Records for this task:
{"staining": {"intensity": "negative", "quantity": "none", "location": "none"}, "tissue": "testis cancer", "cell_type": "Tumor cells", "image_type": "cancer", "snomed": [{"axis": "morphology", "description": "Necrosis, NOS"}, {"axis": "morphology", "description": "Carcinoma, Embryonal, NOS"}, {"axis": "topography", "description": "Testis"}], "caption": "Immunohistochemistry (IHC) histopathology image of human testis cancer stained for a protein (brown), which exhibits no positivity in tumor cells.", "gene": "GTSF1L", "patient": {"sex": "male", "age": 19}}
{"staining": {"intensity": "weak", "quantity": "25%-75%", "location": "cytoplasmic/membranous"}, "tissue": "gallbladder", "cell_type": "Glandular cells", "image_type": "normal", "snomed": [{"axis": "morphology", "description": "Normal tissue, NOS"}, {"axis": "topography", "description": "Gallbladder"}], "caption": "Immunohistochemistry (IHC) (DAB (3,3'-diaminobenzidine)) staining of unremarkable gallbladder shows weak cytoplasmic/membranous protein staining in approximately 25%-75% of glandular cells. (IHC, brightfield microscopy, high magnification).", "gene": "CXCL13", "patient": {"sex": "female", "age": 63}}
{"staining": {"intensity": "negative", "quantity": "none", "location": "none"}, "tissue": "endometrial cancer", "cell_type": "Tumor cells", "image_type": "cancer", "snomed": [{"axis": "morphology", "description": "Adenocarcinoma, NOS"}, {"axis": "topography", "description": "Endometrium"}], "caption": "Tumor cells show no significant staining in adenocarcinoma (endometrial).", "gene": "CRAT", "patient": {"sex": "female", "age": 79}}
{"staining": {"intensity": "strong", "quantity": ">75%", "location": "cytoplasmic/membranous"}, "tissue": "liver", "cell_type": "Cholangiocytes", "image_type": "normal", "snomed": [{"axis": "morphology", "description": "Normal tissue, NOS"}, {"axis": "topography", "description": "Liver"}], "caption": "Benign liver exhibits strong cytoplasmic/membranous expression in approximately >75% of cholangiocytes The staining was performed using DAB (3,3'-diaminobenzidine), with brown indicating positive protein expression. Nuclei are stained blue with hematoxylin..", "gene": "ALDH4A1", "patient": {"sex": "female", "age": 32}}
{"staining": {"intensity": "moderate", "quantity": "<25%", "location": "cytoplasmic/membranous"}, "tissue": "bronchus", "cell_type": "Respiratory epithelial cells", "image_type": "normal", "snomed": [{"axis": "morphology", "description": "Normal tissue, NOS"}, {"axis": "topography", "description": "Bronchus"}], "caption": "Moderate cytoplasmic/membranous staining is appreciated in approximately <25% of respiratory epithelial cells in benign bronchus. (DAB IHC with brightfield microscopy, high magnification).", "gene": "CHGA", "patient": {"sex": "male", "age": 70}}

What to produce:
Go through the data above and return every line exactly.

Result for this exercise:
{"staining": {"intensity": "negative", "quantity": "none", "location": "none"}, "tissue": "testis cancer", "cell_type": "Tumor cells", "image_type": "cancer", "snomed": [{"axis": "morphology", "description": "Necrosis, NOS"}, {"axis": "morphology", "description": "Carcinoma, Embryonal, NOS"}, {"axis": "topography", "description": "Testis"}], "caption": "Immunohistochemistry (IHC) histopathology image of human testis cancer stained for a protein (brown), which exhibits no positivity in tumor cells.", "gene": "GTSF1L", "patient": {"sex": "male", "age": 19}}
{"staining": {"intensity": "weak", "quantity": "25%-75%", "location": "cytoplasmic/membranous"}, "tissue": "gallbladder", "cell_type": "Glandular cells", "image_type": "normal", "snomed": [{"axis": "morphology", "description": "Normal tissue, NOS"}, {"axis": "topography", "description": "Gallbladder"}], "caption": "Immunohistochemistry (IHC) (DAB (3,3'-diaminobenzidine)) staining of unremarkable gallbladder shows weak cytoplasmic/membranous protein staining in approximately 25%-75% of glandular cells. (IHC, brightfield microscopy, high magnification).", "gene": "CXCL13", "patient": {"sex": "female", "age": 63}}
{"staining": {"intensity": "negative", "quantity": "none", "location": "none"}, "tissue": "endometrial cancer", "cell_type": "Tumor cells", "image_type": "cancer", "snomed": [{"axis": "morphology", "description": "Adenocarcinoma, NOS"}, {"axis": "topography", "description": "Endometrium"}], "caption": "Tumor cells show no significant staining in adenocarcinoma (endometrial).", "gene": "CRAT", "patient": {"sex": "female", "age": 79}}
{"staining": {"intensity": "strong", "quantity": ">75%", "location": "cytoplasmic/membranous"}, "tissue": "liver", "cell_type": "Cholangiocytes", "image_type": "normal", "snomed": [{"axis": "morphology", "description": "Normal tissue, NOS"}, {"axis": "topography", "description": "Liver"}], "caption": "Benign liver exhibits strong cytoplasmic/membranous expression in approximately >75% of cholangiocytes The staining was performed using DAB (3,3'-diaminobenzidine), with brown indicating positive protein expression. Nuclei are stained blue with hematoxylin..", "gene": "ALDH4A1", "patient": {"sex": "female", "age": 32}}
{"staining": {"intensity": "moderate", "quantity": "<25%", "location": "cytoplasmic/membranous"}, "tissue": "bronchus", "cell_type": "Respiratory epithelial cells", "image_type": "normal", "snomed": [{"axis": "morphology", "description": "Normal tissue, NOS"}, {"axis": "topography", "description": "Bronchus"}], "caption": "Moderate cytoplasmic/membranous staining is appreciated in approximately <25% of respiratory epithelial cells in benign bronchus. (DAB IHC with brightfield microscopy, high magnification).", "gene": "CHGA", "patient": {"sex": "male", "age": 70}}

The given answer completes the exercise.